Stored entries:
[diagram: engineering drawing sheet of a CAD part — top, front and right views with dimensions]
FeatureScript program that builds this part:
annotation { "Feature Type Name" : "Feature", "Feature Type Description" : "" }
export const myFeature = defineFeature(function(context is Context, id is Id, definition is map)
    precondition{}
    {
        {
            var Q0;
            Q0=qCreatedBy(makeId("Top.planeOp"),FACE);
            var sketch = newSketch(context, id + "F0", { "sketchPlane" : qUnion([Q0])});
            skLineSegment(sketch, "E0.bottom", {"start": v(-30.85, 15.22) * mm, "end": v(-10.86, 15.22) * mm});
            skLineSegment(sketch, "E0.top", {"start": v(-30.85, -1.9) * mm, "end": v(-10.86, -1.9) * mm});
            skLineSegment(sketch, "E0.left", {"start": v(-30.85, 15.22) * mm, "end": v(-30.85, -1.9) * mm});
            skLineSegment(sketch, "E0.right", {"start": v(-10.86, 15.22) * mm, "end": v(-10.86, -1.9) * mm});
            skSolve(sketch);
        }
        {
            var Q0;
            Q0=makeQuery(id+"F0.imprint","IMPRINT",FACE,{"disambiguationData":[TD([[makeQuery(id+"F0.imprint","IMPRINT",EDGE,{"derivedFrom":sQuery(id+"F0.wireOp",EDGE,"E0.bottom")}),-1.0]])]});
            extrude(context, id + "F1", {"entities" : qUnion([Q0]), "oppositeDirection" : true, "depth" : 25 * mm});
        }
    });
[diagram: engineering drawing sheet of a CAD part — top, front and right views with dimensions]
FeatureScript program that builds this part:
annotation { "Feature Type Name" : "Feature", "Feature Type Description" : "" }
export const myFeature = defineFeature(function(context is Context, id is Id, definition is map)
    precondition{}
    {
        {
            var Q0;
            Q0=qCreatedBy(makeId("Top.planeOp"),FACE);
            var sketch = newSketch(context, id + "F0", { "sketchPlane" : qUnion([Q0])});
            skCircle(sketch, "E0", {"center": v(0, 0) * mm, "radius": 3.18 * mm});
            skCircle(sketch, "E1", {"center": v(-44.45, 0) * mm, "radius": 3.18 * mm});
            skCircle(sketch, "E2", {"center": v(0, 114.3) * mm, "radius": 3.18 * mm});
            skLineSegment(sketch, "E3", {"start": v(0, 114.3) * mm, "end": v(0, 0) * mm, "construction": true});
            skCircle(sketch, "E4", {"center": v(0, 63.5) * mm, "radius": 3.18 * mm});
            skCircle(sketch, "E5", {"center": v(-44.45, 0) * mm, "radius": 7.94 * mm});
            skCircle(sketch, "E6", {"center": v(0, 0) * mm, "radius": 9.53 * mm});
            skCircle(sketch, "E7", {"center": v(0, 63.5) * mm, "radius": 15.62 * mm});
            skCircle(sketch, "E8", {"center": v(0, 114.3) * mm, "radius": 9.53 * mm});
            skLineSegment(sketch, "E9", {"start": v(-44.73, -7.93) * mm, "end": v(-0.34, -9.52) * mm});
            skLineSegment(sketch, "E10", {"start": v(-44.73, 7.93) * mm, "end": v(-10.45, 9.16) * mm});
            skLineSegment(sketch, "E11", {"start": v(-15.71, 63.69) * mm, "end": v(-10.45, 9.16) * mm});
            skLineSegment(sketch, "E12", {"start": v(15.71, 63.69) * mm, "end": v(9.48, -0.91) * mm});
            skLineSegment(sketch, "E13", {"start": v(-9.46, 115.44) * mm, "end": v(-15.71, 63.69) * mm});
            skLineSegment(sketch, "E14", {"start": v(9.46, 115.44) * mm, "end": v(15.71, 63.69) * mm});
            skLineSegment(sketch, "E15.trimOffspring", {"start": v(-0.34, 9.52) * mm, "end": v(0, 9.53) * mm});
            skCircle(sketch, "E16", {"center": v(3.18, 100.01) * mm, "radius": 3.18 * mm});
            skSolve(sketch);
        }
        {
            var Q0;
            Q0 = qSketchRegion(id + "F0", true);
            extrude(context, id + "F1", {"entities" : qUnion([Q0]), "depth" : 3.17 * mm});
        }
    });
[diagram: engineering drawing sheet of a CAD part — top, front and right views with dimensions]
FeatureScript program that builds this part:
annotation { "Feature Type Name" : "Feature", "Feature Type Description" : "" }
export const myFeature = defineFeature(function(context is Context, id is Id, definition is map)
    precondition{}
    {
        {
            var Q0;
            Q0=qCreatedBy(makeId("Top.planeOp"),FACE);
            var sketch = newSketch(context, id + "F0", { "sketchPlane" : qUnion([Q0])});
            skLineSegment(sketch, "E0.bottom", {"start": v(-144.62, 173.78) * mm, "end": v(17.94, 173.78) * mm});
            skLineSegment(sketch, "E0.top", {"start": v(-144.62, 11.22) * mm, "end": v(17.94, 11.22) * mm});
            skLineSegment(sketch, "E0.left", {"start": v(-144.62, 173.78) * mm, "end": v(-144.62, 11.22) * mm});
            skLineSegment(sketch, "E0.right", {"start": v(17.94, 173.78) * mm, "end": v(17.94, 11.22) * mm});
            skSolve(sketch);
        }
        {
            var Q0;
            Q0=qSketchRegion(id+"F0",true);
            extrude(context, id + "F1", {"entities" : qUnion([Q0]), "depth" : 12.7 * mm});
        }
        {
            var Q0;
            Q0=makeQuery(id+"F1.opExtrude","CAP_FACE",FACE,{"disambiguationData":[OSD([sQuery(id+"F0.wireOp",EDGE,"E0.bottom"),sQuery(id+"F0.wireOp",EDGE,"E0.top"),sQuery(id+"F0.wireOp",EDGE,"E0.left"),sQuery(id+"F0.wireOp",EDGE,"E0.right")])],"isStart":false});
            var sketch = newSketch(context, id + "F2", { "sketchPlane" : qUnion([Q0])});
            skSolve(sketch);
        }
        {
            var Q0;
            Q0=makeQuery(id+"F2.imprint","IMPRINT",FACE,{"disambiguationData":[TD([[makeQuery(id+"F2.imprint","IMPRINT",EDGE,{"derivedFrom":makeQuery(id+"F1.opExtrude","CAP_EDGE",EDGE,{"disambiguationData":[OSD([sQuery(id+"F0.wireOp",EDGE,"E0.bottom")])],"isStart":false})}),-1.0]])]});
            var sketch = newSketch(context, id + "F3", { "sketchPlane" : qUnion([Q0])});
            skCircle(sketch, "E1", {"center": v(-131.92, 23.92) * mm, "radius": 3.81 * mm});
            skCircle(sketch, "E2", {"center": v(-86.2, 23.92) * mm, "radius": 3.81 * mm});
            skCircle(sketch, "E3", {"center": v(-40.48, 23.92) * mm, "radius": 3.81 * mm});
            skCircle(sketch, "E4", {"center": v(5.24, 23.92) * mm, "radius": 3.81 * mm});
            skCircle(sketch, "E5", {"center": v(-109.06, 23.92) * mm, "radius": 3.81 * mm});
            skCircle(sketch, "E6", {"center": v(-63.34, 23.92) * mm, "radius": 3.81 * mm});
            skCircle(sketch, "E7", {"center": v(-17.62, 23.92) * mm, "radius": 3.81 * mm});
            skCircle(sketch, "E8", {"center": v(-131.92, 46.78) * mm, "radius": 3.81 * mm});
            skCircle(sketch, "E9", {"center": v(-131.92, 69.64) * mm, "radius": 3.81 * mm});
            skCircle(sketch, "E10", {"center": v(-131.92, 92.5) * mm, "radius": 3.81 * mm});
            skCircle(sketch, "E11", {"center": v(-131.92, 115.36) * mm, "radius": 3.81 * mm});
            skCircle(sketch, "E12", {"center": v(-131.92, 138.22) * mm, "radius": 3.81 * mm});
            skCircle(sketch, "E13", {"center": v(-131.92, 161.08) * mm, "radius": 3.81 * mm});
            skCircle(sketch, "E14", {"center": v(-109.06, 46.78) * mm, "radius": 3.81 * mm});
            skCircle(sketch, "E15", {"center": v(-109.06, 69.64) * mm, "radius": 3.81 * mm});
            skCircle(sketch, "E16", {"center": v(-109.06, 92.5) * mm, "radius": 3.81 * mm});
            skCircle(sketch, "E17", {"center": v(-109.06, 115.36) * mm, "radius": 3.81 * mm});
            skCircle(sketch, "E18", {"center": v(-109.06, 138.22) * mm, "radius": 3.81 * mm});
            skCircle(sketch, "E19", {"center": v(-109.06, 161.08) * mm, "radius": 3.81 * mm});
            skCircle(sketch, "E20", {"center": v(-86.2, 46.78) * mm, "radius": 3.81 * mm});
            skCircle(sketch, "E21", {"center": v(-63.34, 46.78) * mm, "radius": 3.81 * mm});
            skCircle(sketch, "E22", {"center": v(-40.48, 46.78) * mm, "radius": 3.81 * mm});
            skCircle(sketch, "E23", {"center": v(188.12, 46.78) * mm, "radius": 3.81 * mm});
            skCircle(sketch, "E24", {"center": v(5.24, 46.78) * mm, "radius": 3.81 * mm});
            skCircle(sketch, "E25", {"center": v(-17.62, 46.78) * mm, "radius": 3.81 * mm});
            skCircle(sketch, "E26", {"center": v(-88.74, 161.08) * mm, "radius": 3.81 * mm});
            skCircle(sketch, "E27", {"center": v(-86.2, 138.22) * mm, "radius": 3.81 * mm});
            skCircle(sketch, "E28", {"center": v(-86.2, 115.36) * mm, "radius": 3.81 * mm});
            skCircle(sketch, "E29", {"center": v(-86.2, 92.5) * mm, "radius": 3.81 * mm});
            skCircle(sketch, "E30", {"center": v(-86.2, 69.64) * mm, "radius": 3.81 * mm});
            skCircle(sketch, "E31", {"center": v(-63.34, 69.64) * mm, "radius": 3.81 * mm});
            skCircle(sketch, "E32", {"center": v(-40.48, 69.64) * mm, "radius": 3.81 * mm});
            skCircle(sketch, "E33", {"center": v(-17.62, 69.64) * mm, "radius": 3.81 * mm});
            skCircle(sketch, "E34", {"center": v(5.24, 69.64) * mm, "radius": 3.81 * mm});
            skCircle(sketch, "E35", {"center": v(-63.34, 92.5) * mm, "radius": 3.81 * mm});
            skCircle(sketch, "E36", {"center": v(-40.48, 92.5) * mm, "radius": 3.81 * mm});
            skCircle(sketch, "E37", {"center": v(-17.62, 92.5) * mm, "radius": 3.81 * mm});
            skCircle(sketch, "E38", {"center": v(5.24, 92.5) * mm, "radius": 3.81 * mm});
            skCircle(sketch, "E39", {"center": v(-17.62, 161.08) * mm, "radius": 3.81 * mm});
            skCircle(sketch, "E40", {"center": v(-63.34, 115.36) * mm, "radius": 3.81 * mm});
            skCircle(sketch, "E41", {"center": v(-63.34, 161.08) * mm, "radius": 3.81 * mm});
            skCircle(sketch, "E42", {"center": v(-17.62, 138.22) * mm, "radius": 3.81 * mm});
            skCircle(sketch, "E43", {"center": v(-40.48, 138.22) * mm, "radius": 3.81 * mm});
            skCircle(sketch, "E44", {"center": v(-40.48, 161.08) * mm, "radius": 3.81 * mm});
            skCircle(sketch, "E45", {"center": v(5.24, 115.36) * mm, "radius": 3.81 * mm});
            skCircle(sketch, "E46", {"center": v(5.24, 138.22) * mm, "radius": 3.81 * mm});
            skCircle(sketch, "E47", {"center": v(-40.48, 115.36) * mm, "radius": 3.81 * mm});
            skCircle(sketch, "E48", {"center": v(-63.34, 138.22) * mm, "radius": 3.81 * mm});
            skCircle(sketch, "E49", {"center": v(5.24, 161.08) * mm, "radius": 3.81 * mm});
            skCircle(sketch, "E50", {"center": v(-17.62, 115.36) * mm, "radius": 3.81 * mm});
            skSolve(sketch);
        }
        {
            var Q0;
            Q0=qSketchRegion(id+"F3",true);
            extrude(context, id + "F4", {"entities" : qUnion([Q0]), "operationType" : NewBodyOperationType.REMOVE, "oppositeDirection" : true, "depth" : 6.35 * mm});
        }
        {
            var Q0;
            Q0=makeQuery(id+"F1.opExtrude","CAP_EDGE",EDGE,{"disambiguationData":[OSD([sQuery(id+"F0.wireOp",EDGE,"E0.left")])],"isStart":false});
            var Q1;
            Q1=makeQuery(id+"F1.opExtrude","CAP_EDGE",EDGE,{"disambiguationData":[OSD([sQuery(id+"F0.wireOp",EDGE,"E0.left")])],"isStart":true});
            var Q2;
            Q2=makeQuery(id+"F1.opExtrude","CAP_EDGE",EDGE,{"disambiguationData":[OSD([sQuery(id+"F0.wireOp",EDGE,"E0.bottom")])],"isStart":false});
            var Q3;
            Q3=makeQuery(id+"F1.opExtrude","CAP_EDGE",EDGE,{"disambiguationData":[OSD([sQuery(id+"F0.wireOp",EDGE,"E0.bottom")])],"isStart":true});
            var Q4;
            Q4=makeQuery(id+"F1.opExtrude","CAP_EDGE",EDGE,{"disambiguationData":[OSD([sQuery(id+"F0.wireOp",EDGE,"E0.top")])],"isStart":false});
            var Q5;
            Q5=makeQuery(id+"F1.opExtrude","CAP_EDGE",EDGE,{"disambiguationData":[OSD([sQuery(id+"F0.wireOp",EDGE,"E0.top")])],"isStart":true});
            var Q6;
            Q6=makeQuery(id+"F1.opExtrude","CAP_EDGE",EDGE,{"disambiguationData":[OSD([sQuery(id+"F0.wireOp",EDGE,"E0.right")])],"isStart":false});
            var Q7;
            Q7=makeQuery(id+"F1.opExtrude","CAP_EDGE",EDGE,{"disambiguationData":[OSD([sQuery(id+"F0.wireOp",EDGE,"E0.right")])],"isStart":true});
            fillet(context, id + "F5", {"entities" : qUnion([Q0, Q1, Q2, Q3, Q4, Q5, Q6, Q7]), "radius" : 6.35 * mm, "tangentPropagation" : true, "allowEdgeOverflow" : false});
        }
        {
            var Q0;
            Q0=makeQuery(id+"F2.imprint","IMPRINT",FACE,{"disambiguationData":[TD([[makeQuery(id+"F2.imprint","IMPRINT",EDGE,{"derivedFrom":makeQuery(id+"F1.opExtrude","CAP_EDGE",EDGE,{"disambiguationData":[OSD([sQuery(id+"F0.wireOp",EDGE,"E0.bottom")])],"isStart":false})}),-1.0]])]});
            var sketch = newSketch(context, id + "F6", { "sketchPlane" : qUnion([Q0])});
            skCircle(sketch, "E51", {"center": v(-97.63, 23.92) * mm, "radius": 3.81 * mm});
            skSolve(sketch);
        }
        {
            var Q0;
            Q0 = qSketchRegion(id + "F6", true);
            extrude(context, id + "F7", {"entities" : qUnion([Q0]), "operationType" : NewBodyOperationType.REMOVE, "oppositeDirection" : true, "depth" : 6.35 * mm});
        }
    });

- **Task description**: Identify each line in the data above that contains the string "qSketchRegion", and copy those lines in full.

- **Task answer**:
            Q0 = qSketchRegion(id + "F0", true);
            Q0=qSketchRegion(id+"F0",true);
            Q0=qSketchRegion(id+"F3",true);
            Q0 = qSketchRegion(id + "F6", true);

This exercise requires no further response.